Continuing from my first question titled, Simple Quantum Mechanics question about the Free particle, (part1)
Griffiths goes on and says,
"A fixed point on the waveform corresponds to a fixed value of the argument and hence to x and t such that,"
x $\pm$ vt = constant, or x = $\mp$ vt + constant
What does this mean? I am so confused.
He goes on and says that psi(x,t) might as well be the following:
$$\psi(x,t) = A e^{i(kx-(hk^2/2m)t}$$
because the original equation,
$$\psi(x,t) = A e^{ik(x-(\hbar k/2m)t)} + B e^{-ik(x + (\hbar k/2m)t)}$$
only differs by the sign in front of k. He then says let k run negative to cover the case of waves traveling to the left, $k = \pm \sqrt{(2mE)}/\hbar$.
Then after trying to normalize psi(x,t), you find out you can't do it! He then says the following,
"A free particle cannot exist in a stationary state; or, to put it another way, there is no such thing as a free particle with a definite energy."
How did he come to this logical deduction. I don't follow. Can someone please explain Griffith's statement to me?
Best Answer
The first part about velocities says that we're looking at a function
$$\psi(x,t) = \psi(u)$$
for $u=x-vt$. For example, $\psi = \cos(x-vt)$.
Now pick some fixed value for $\psi$, say $0.4$. Find a place where $\psi = 0.4$ such as $x=1.16$. If you let some small amount of time $\textrm{d}t$ go by, then look at $x=1.16$ again, $\psi$ has changed a little, but if you look at the point $x = 1.16 + v\textrm{d}t$, you will find $\psi = 0.4$ there, so we could say that the place where $\psi$ is $0.4$ is moving at speed $v$.
This is not the same as saying that the particle is moving at that speed. It is saying that $v$ is the phase velocity of the wave.
The second part about normalizability says that a wavefunction must be an element in a vector space called a Hilbert space (by physicists; I think mathematicians call it $L_2$). The Hilbert space consists of wavefunctions that are square-normalizable; you can square them, integrate from negative infinity to infinity, and get a finite value. Things that die off exponentially on their tails do this, for example.

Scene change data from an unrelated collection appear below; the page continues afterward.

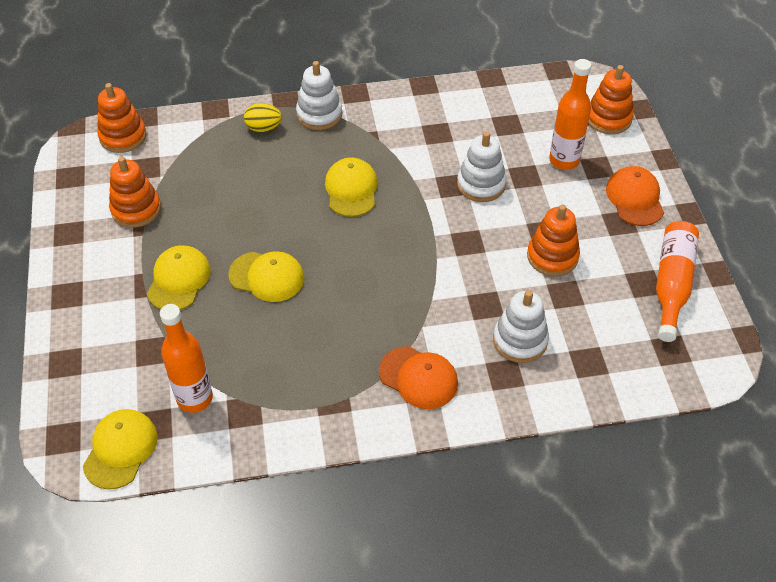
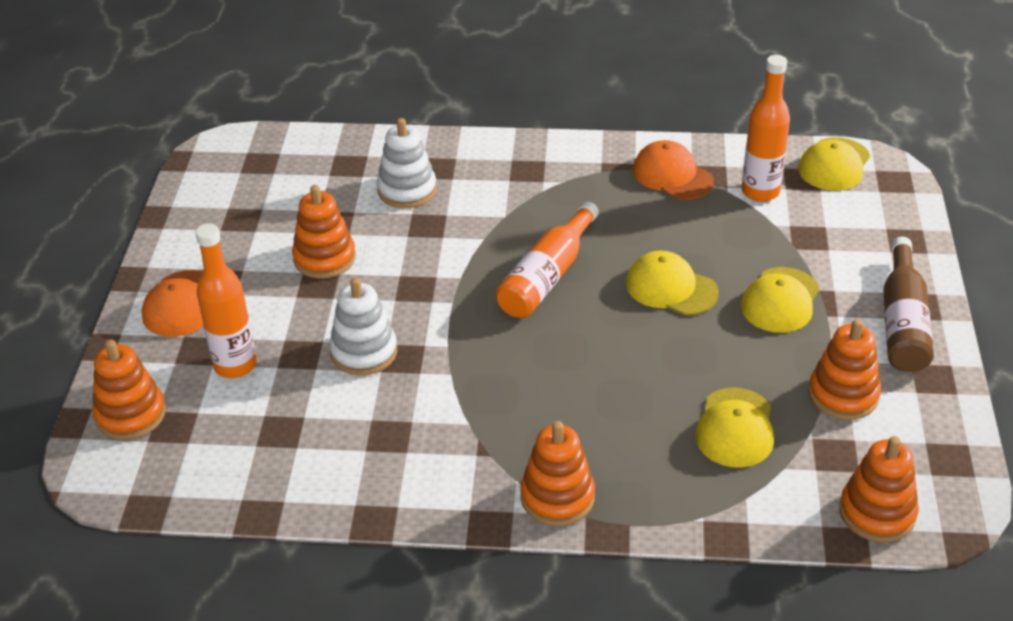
camera: 165 degrees left, 10 degrees down
(83, 276) = (903, 322): none -> brown bottle
(263, 128) = (649, 489): yellow egg -> none
(319, 114) = (557, 497): white stacking toy -> orange stacking toy
(351, 189) = (540, 373): yellow cap -> yellow cap (735, 428)
(418, 377) = (525, 176): orange cap -> orange cap (672, 175)
(672, 284) = (212, 213): orange bottle -> orange bottle (547, 276)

The sine function doesn't die off exponentially, or at all. If you square it and integrate from negative infinity to infinity, you get something infinite. Thus, the sine wave doesn't represent a reasonable probability density function for the location of a particle. The particle would be "infinitesimally likely to be observed everywhere in an infinite region", which physically does not make sense. Instead, for a real particle, we must have a normalizable wavefunction. Since a free particle with definite energy would have a pure sinusoidal wavefunction, a free particle with definite energy is physically not possible.